Dichterbij huis bezoek ik zelden een begraafplaats, omdat ik er gevoelsmatig weinig vind. Vooral door de herinnering aan de woorden van mijn gestorven grootmoeder die daarmee hun kracht bewijzen:  ‘Zolang er nog iemand aan je denkt, ben je niet echt dood’. Haar vertaalslag van ‘de doden zijn niet weg, alleen onzichtbaar’ van filosoof Victor Hugo.

Zo’n rondje begraafplaats is een filosofische beschouwing op zich.
Geboortedata (ver) na de mijne, als een ware wake up call. Sta ik hier toch maar mooi in de reservetijd!
Grafschriften in de trant van ‘onze lieve, dierbare, innig gemiste….’ maken vaak wat achterdochtig. Zijn die versteende superlatieven bedoeld om postuum iets goed te maken?
Bij de kindergrafjes loop ik sneller. Al die scheefgezakte beertjes die de tijd niet hebben gehad om te verslijten.

De boventoon voert Abcoude. Alweer een half jaar terug deed ik daar een rondje begraafplaats om… ja, de tijd te doden… wachtend op de trein.
Een simpele rechthoekige steen, een man van ergens in de 40.
‘Paul, forever young’.


Die heeft in elk geval gelééfd.










zaterdag 11 mei 2013

Forever young



Begraafplaatsen zijn voor mij een doodlopend spoor. Ik ben niet vaak te vinden aan een grafsteen, zakdoek onder handbereik. Uiteraard heb ik respect voor mensen die wel steun, verbinding, of wat dan ook vinden waar het stoffelijk overschot ligt van degene die belangrijk voor hen is geweest. Zelf vind ik op zo’n plek echter weinig. Waar het in mijn ogen werkelijk om draait, is volgens mij allang vervlogen.

Bovendien lukt het me uitstekend iemand te herdenken, altijd en overal. Op een bepaalde dag, door een zweem van een geur, een vlaag van een liedje of gewoon… omdat ik die persoon zo erg mis. De plaatjes die iemand heeft geëtst in mijn hart, worden nimmer uitgewist. Of, zoals de woorden die mijn grootmoeder graag citeerde van een beroemde filosoof (was het Victor Hugo?) nog nagalmen in mijn hoofd: “De doden zijn niet weg. Ze zijn onzichtbaar.”

In onbekende oorden bezoek ik weleens zo’n grafveld. Vooral uit nieuwsgierigheid naar hoe men daar de overledenen te ruste legt. De marmeren grafstenen – meestal zwart, met van die ingelegde gouden letters – waarop Italiaanse vrouwen zich uitleven met wasmiddel en boenkwast. Niet te hard, want het moet wel blijven glimmen. De door betonrot aangevreten oeroude huisjes op de begraafplaatsen in Frankrijk of de lichtgeroeste ijzeren grafkruizen waar de Anglicaanse scepter wordt gezwaaid.  

Teksten op dodenakkers wekken soms mijn verbazing, vooral als ze lijken uit te monden in complete levenshistories en karakterschetsen. Alsof in priegellettertjes iemands volledige doopceel moet worden gelicht. Maar het is juist die ene kreet - “Forever Young” – die mijn complete fantasiemachinerie in werking zet en dagenlang blijft hangen.
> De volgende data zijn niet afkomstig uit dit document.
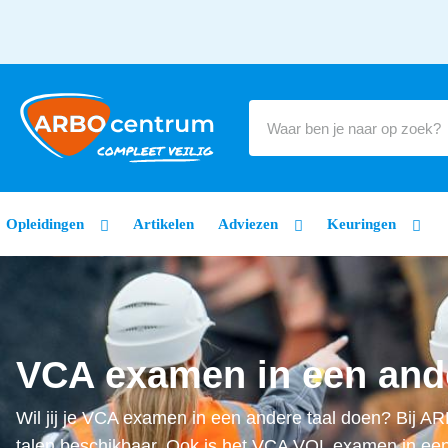
Opleidingen
Artikelen
Adviezen
Keuringen
VCA examen in een ande
Wil jij je VCA examen in een andere taal doen? Bij A
talen beschikbaar. Ook is het VCA VOL examen in een a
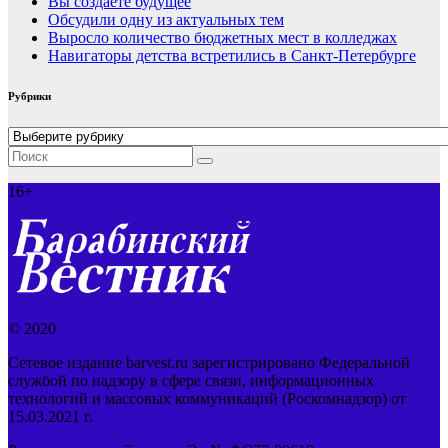
Вы создаёте будущее
Обсудили одну из актуальных тем
Выросло количество бюджетных мест в колледжах
Навигаторы детства встретились в Санкт-Петербурге
Рубрики
Рубрики
16+
© 2020
Сетевое издание barvest.ru зарегистрировано Федеральной
службой по надзору в сфере связи, информационных
технологий и массовых коммуникаций (Роскомнадзор) от
15.03.2021 г.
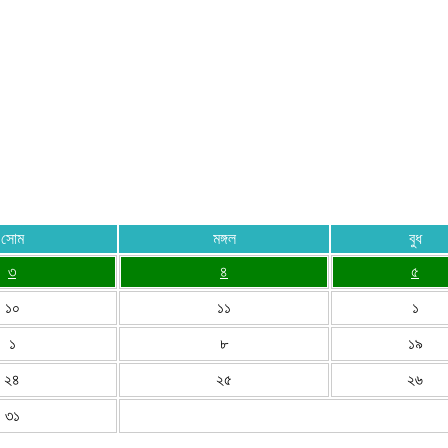
সোম
মঙ্গল
বুধ
৩
৪
৫
১০
১১
১
১
৮
১৯
২৪
২৫
২৬
৩১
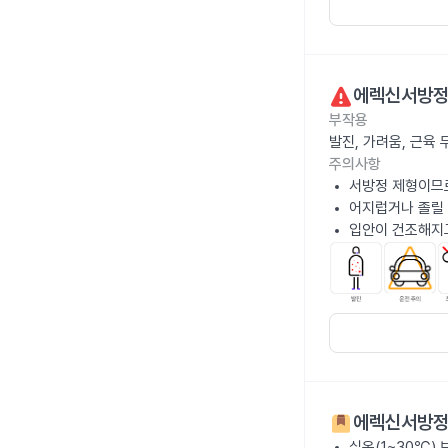
에렉신서방정
부작용
발진, 가려움, 근육
주의사항
서방정 제형이므
어지럽거나 졸릴 
입안이 건조해지고
에렉신서방정
실온(1~30℃)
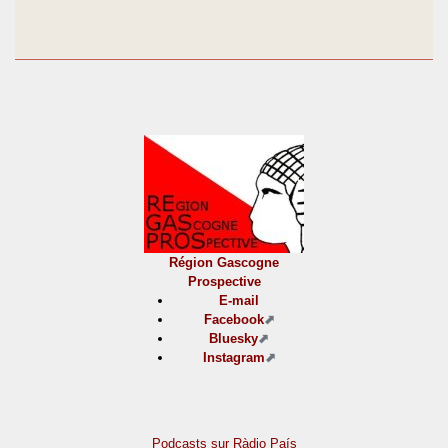
Région Gascogne
Prospective
E-mail
Facebook
Bluesky
Instagram
Podcasts sur Ràdio País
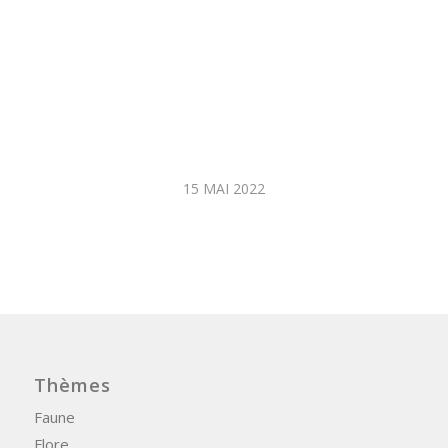
15 MAI 2022
Thèmes
Faune
Flore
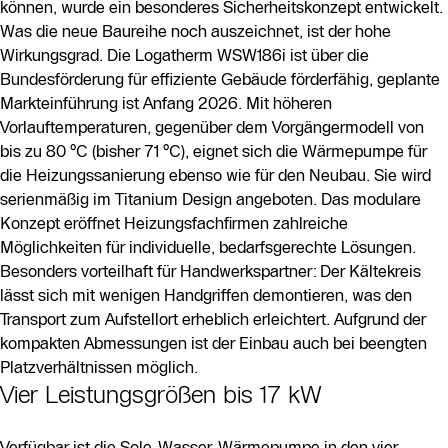
können, wurde ein besonderes Sicherheitskonzept entwickelt.
Was die neue Baureihe noch auszeichnet, ist der hohe
Wirkungsgrad. Die Logatherm WSW186i ist über die
Bundesförderung für effiziente Gebäude förderfähig, geplante
Markteinführung ist Anfang 2026. Mit höheren
Vorlauftemperaturen, gegenüber dem Vorgängermodell von
bis zu 80 °C (bisher 71 °C), eignet sich die Wärmepumpe für
die Heizungssanierung ebenso wie für den Neubau. Sie wird
serienmäßig im Titanium Design angeboten. Das modulare
Konzept eröffnet Heizungsfachfirmen zahlreiche
Möglichkeiten für individuelle, bedarfsgerechte Lösungen.
Besonders vorteilhaft für Handwerkspartner: Der Kältekreis
lässt sich mit wenigen Handgriffen demontieren, was den
Transport zum Aufstellort erheblich erleichtert. Aufgrund der
kompakten Abmessungen ist der Einbau auch bei beengten
Platzverhältnissen möglich.
Vier Leistungsgrößen bis 17 kW
Verfügbar ist die Sole-Wasser-Wärmepumpe in den vier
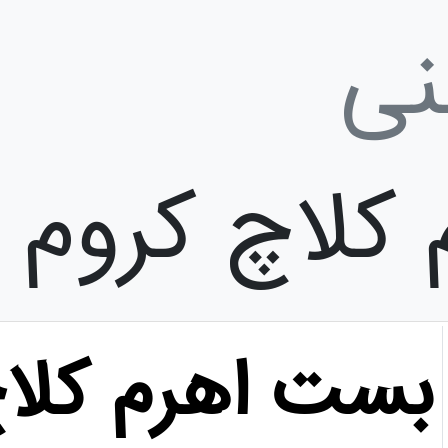
نی
کلاچ کروم
بست اهرم کلاچ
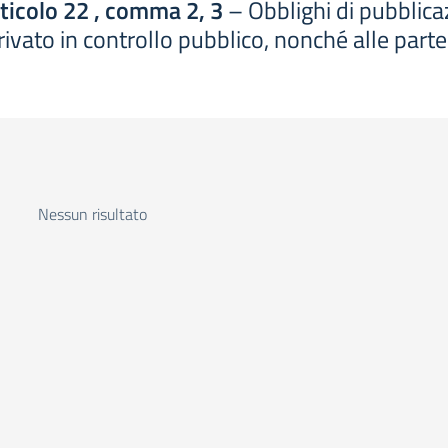
rticolo 22 , comma 2, 3
– Obblighi di pubblicazi
o privato in controllo pubblico, nonché alle parte
Nessun risultato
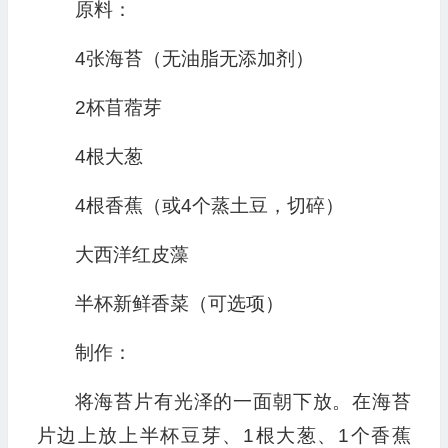
原料：
4张海苔（无油脂无添加剂）
2杯苜蓿芽
4根大葱
4根香蕉（或4个蒸土豆，切碎）
大西洋红皮藻
半杯新鲜香菜（可选项）
制作：
将海苔片有光泽的一面朝下放。在海苔
片边上放上半杯豆芽、1根大葱、1个香蕉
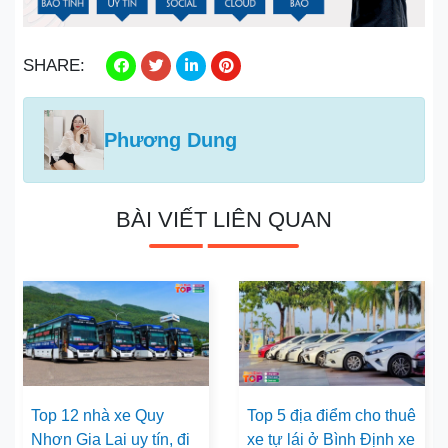
SHARE:
Phương Dung
BÀI VIẾT LIÊN QUAN
Top 12 nhà xe Quy
Top 5 địa điểm cho thuê
Nhơn Gia Lai uy tín, đi
xe tự lái ở Bình Định xe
Totaal ongepland stuitte ik gisteren, tijdens een Veluwewandeling, op een dodenakker. De Airborne War Cemetery, in Oosterbeek. Uit respect voor degenen die tijdens de Slag om Arnhem hebben gevochten voor onze vrijheid deed ik een rondje; op mijn grove wandelschoenen behoedzaam over het onberispelijk gemaaide – geen onkruidje – grasveld.
Mijn ogen langs de regels op de haast identieke witte gedenkstenen, bijna als het uitzoeken van een bibliotheekboek: naam en titel.
Ballantyne, Flying Officer.
Erickson, navigator.
Taylor, driver.
Dowall, sergant.
Jonge mannen, allemaal. Nog vóór de overbrugging van hun jeugdjaren naar zelfstandig leven, was hun toekomst al voorbij.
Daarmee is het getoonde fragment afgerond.